[Saved entries]
◆ ◆ ◆

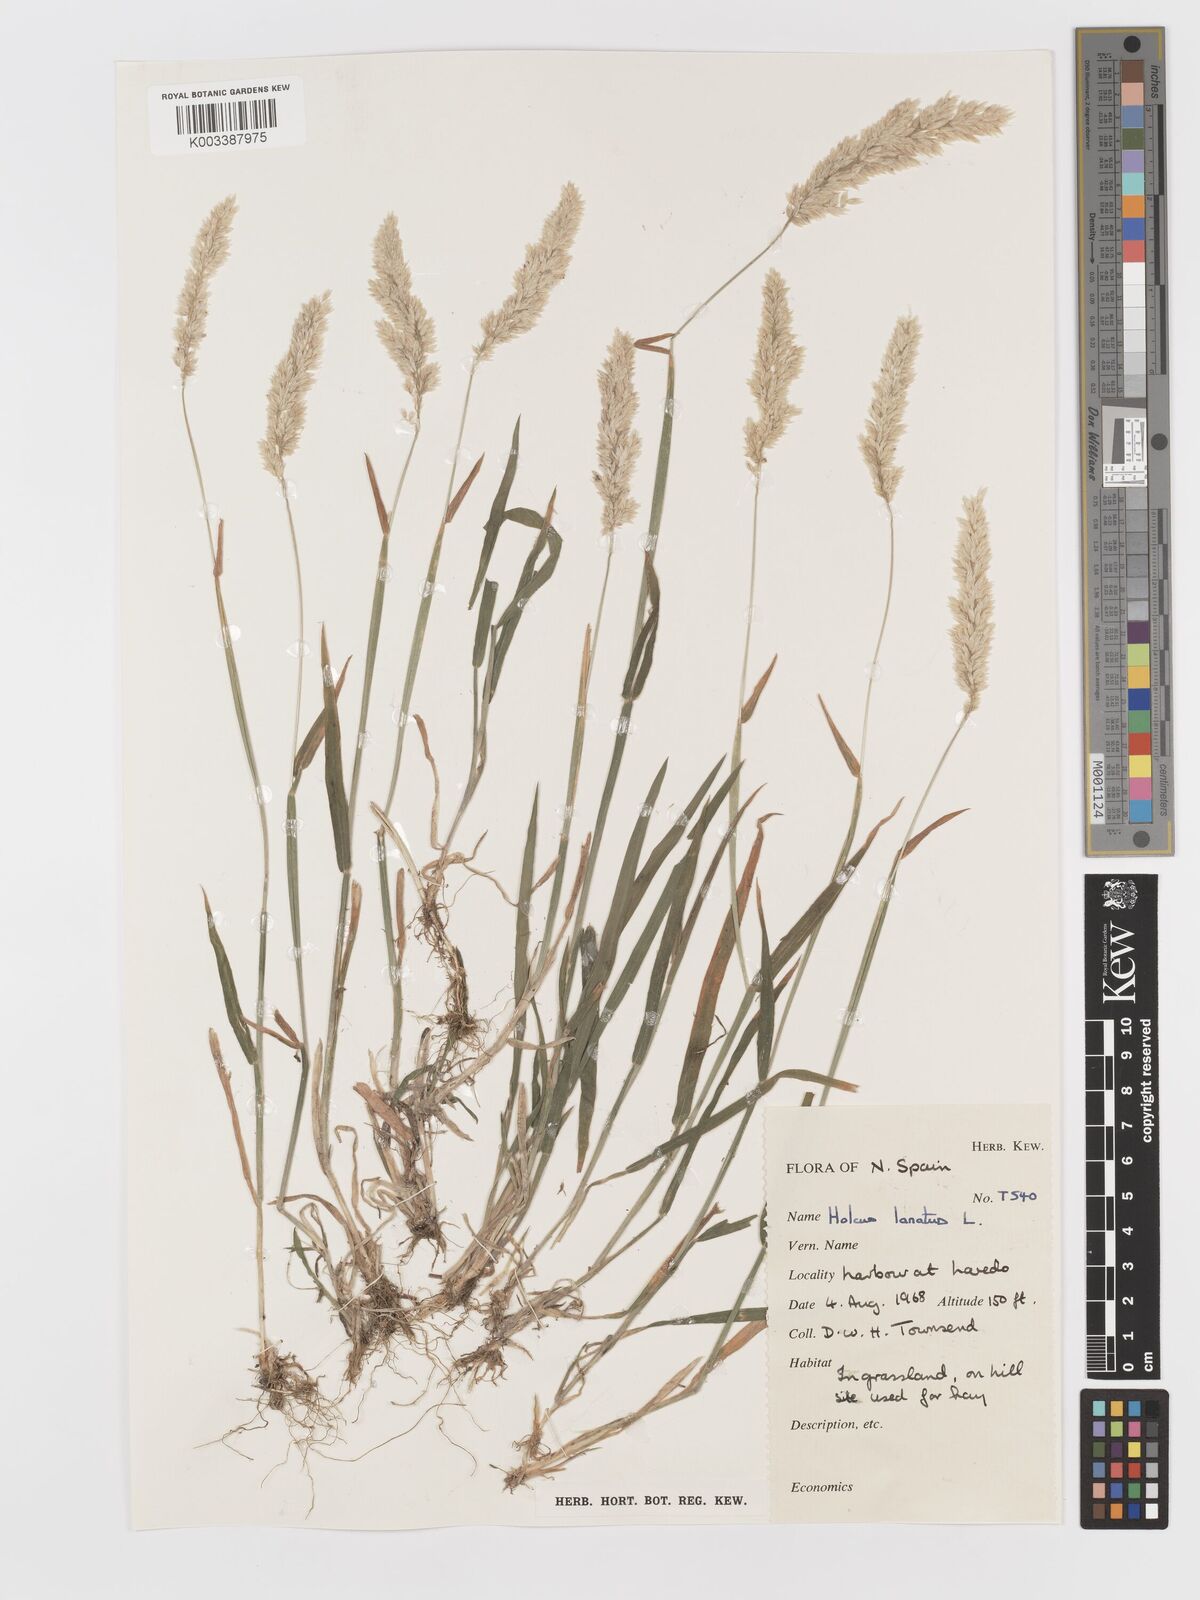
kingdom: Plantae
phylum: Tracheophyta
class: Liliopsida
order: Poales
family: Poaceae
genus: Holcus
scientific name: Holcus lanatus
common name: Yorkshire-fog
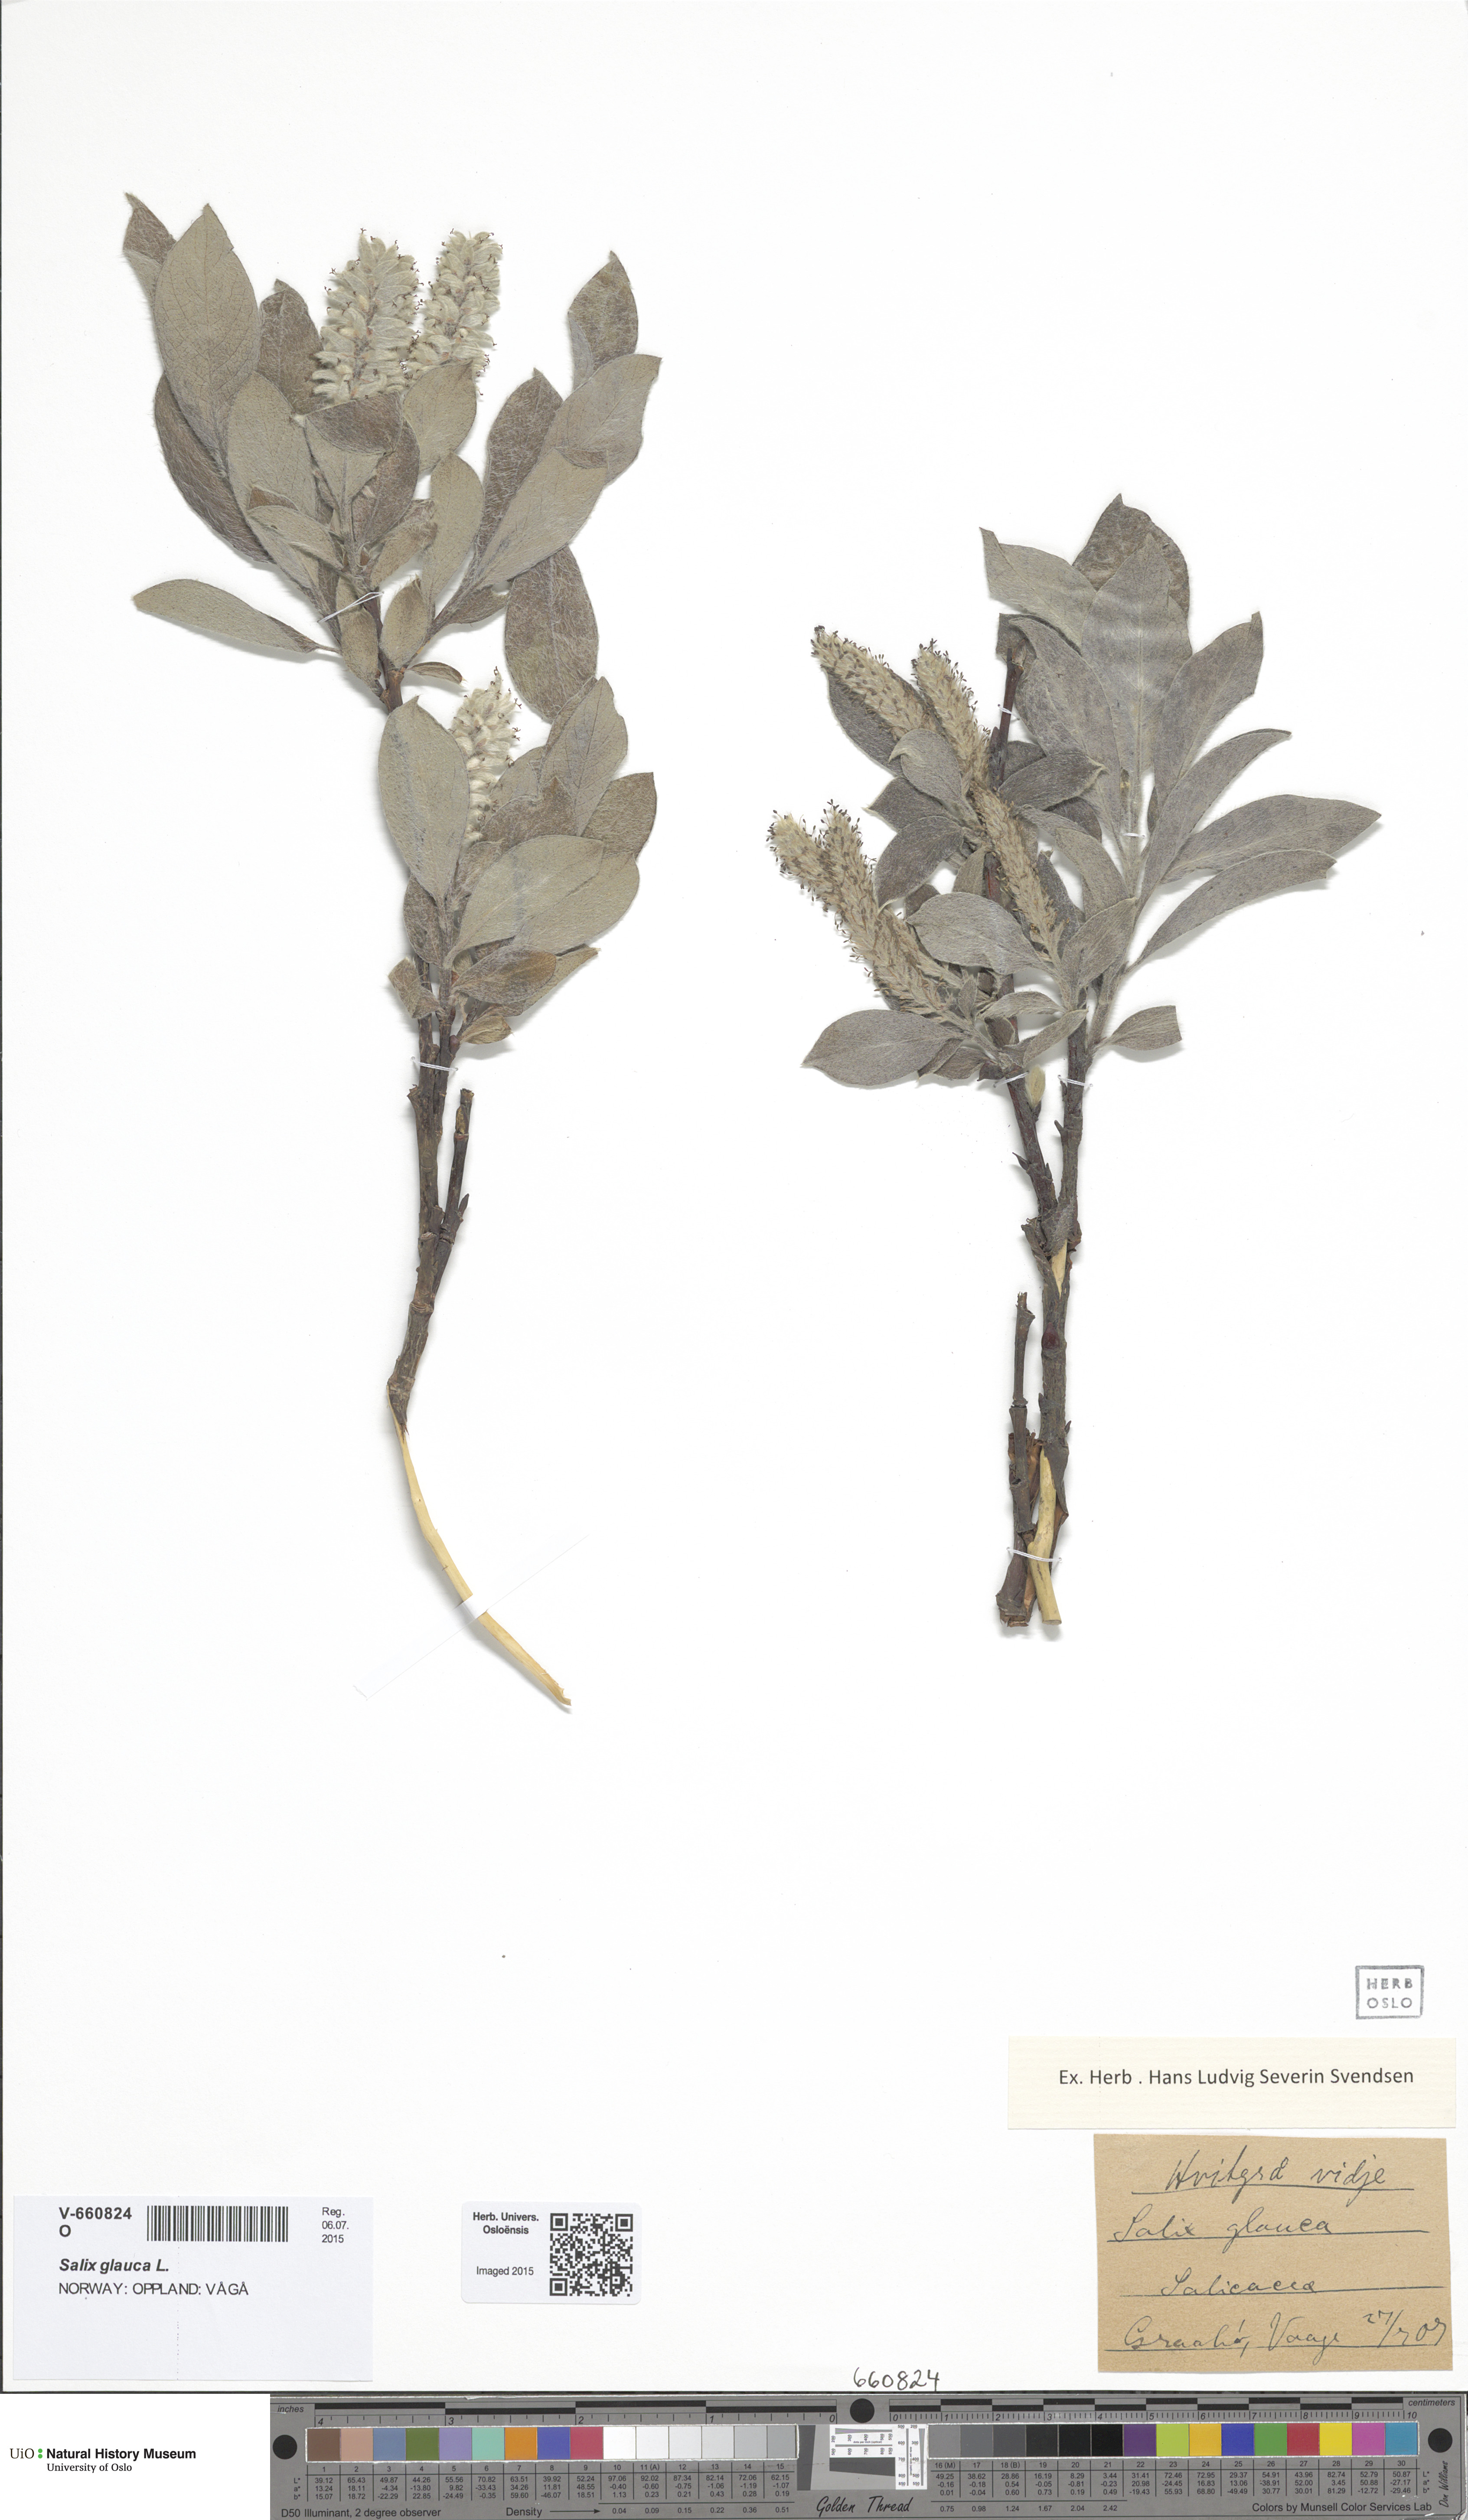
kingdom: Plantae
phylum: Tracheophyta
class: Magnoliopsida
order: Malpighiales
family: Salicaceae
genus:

◆ ◆ ◆

What is expected:
Switch "common name" to "vernacular name" throughout the material and reproduce the lines with nothing else changed. Omit the pictures from your answer.

Full response:
kingdom: Plantae
phylum: Tracheophyta
class: Liliopsida
order: Poales
family: Poaceae
genus: Holcus
scientific name: Holcus lanatus
vernacular name: Yorkshire-fog
kingdom: Plantae
phylum: Tracheophyta
class: Magnoliopsida
order: Malpighiales
family: Salicaceae
genus:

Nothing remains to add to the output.